La seconda parte — «L’identità aperta tra incarnazione e differenza» — cerca una risposta alla domanda di fondo: esiste una categoria teologica e culturale di riferimento per l’identità cristiana nella società globalizzata? La risposta, presente già agli inizi del cristianesimo e oggi valorizzata dalla riflessione cristiana, è nella categoria dell’uomo immagine di Dio, vero nucleo dell’antropologia cristiana. Così il problema di Dio e quello dell’uomo sono considerati nella loro inscindibile connessione. In effetti, indebolendo il concetto di Dio, si indebolisce anche quello dell’uomo, e così la natura umana, prima immutabile perché creata da Dio, oggi diventa manipolabile. La categoria dell’immagine, allora, salvaguarda e promuove proprio ciò che la cultura contemporanea mette in pericolo: la corporeità, la personalità, la dignità dell’essere umano, in definitiva i confini della natura umana.

Nell’imago dei l’uomo contemporaneo non trova soltanto la sua salvaguardia, ma anche una risposta alla sua sazietà di individualismo e alla sua nostalgia di relazionalità. Sapersi a immagine di Dio fonda la reciprocità relazionale uomo-Dio: «Non si può dire uomo senza dire Dio e non si può dire Dio senza dire uomo» (p. 290). Ma per evitare il rischio di costruire un Dio a immagine dell’uomo, è necessario avere un’idea pura di Dio. Il vero nome di Dio è «Padre», e oggi più che mai i cristiani, seguendo l’esempio di Gesù, devono recuperare l’esperienza di Dio come padre. Così la categoria dell’immagine, «nella misura in cui rimanda a un archetipo autentico di Dio Padre, ed è mediata dalla cristologia, diventa la base di un’antropologia filiale e, di conseguenza, anche di un’etica filiale» (p. 307). In definitiva per l’A. la soluzione della questione antropologica è proprio nella concezione dell’uomo come immagine di Dio che, erigendo confini inviolabili, garantisce e difende la vera «umanità» dell’uomo.

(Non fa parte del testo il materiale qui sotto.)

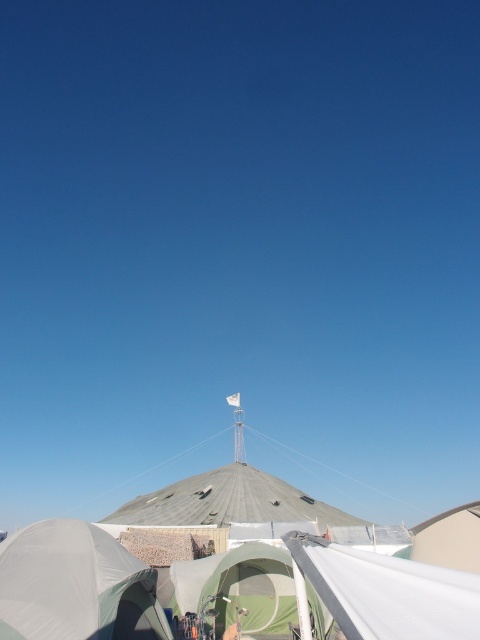
You are setting up a camping site and need to place a new tent. You have two options in the scene, the white matte canopy at lower right and the green fabric tent at center. Which one is a better choice if you want a larger shelter for more people?

The green fabric tent at center is larger than the white matte canopy at lower right, so it is a better choice for a larger shelter for more people.

You are setting up a picnic area and want to place a picnic basket between the white fabric tent at center and the flagpole on its peak. How far apart are these two objects?

The white fabric tent at center and the flagpole on its peak are 8.24 feet apart.

You are standing at the entrance of the large conical tent and want to place a decoration exactly at the center of the white fabric tent at center. According to the coordinates provided, is the point where you should place the decoration located to the left or right of the flagpole on the tent peak?

The white fabric tent at center is located at point (222, 570). Since the flagpole is on the tent peak at the top center, the decoration point is to the right of the flagpole.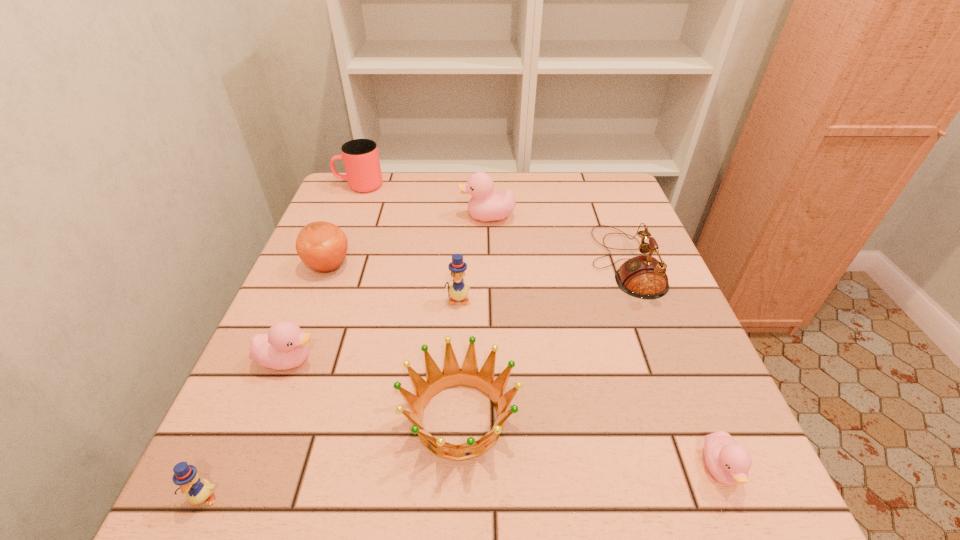
Find the location of a particular element. vacant space located on the rotary dial of the telephone is located at coordinates (545, 262).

Il lavoro si presenta come una vasta e competente analisi del problema dell’identità cristiana nel mondo contemporaneo, alle prese con globalizzazione e rivoluzione biotecnologica. Anche se lascia un po’ in secondo piano la prospettiva psicologica — che pure, in modo prioritario, tratta il problema dell’identità personale — l’analisi proposta dall’A. è solidamente fondata sulle altre prospettive che si occupano dell’identità: antropologica, teologica, sociologica, filosofica. E al valore dell’analisi si aggiunge quello della proposta di soluzione: la visione cristiana dell’uomo come immagine di Dio, categoria capace di garantire sia un’identità forte e aperta, sia il dialogo con le antropologie diverse da quella cristiana.

Il testo, corredato da estesa bibliografia, è raccomandato certamente agli addetti ai lavori nelle diverse discipline che si occupano del problema uomo. E, più in generale, può essere utile a quanti siano interessati a conoscere un po’ meglio il possibile contributo dell’antropologia cristiana per risolvere la crisi d’identità dell’uomo postmoderno.